C’è aria di Playoff al PalaMangano, col pubblico decisamente entusiasta per la prestazione: pubblico mai così numeroso, calorosissimo e rumoroso tanto che in alcune situazioni si fa persino fatica a sentire i “suoni del campo” come i fischi arbitrali. Un bello spot per la Palermo sportiva, che avrebbe bisogno di gioia e festa in giorni sicuramente difficili. Sulle ali di questo clima AndrosBasket vola e va anche sul +20 con una tripla pesantissima di Miccio: dall’altra parte è indemoniata Tava, costante spina nel fianco della difesa di coach Coppa, eppure tanto bella da vedere quanto intensa. A respingere l’assalto bolognese è però un incredibile buzzer beater da tre allo scadere di Cupido che fa ruggire le tribune: 58-41 a dieci minuti dalla fine della partita, la sera è di quelle buone.

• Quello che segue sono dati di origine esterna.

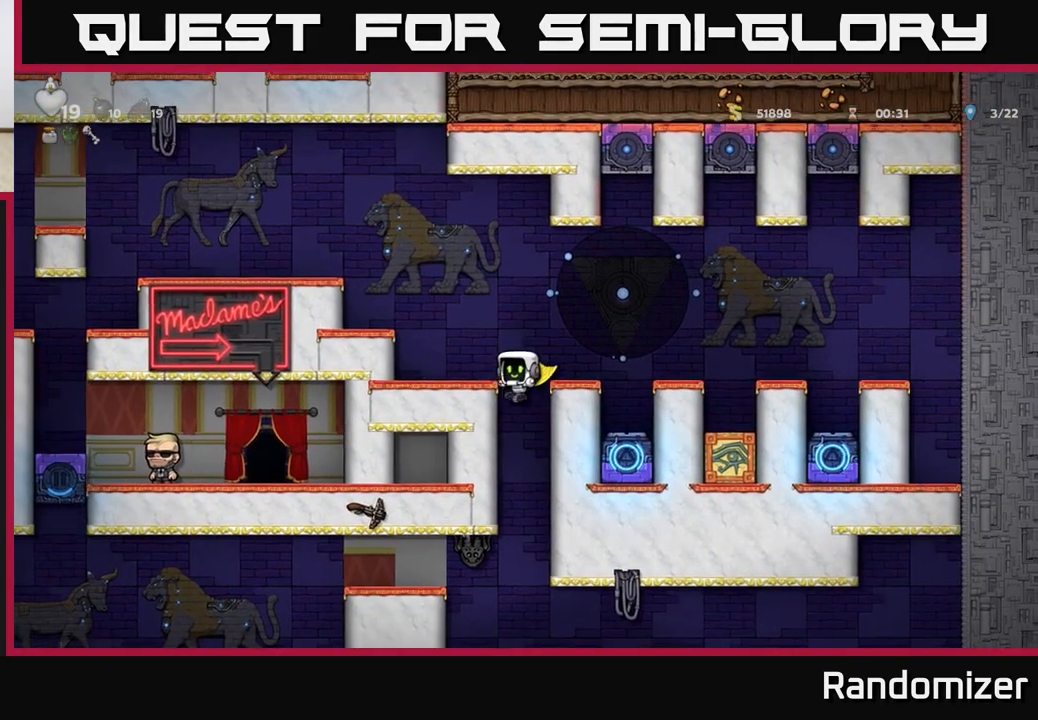
{"buttons": [], "left_stick": "center", "events": [[67, "left_stick", "center"]]}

Bologna pare onestamente un po’ in confusione, al di là dei lampi di genio delle sue fuoriclasse: squadra di coach Giroldi ben imbrigliata dalla difesa palermitana, mentre dall’altro lato le scorribande di Russo e il gap di stazza con la rientrata Vandenberg (ma non solo, Manzotti e Verona fanno il vuoto a rimbalzo) fanno molto male. Ciò che le bolognesi soffrono di più, durante tutta la partita, è appunto l’andamento a rimbalzo: 50-25 per Palermo, 20-8 nei punti da “seconda opportunità”, un’enormità. AndrosBasket va sul velluto e trova ancora il modo di far esplodere il PalaMangano con l’ennesima magia da tre di Cupido per il +25. Nel finale Bologna d’orgoglio chiude sull’81-60, conservando comunque la speranza di ribaltare il tutto nel suo fortino. Perché sabato alle 21, al CSB Club, sarà un’altra battaglia: quella finale, per assegnare il posto nella massima serie.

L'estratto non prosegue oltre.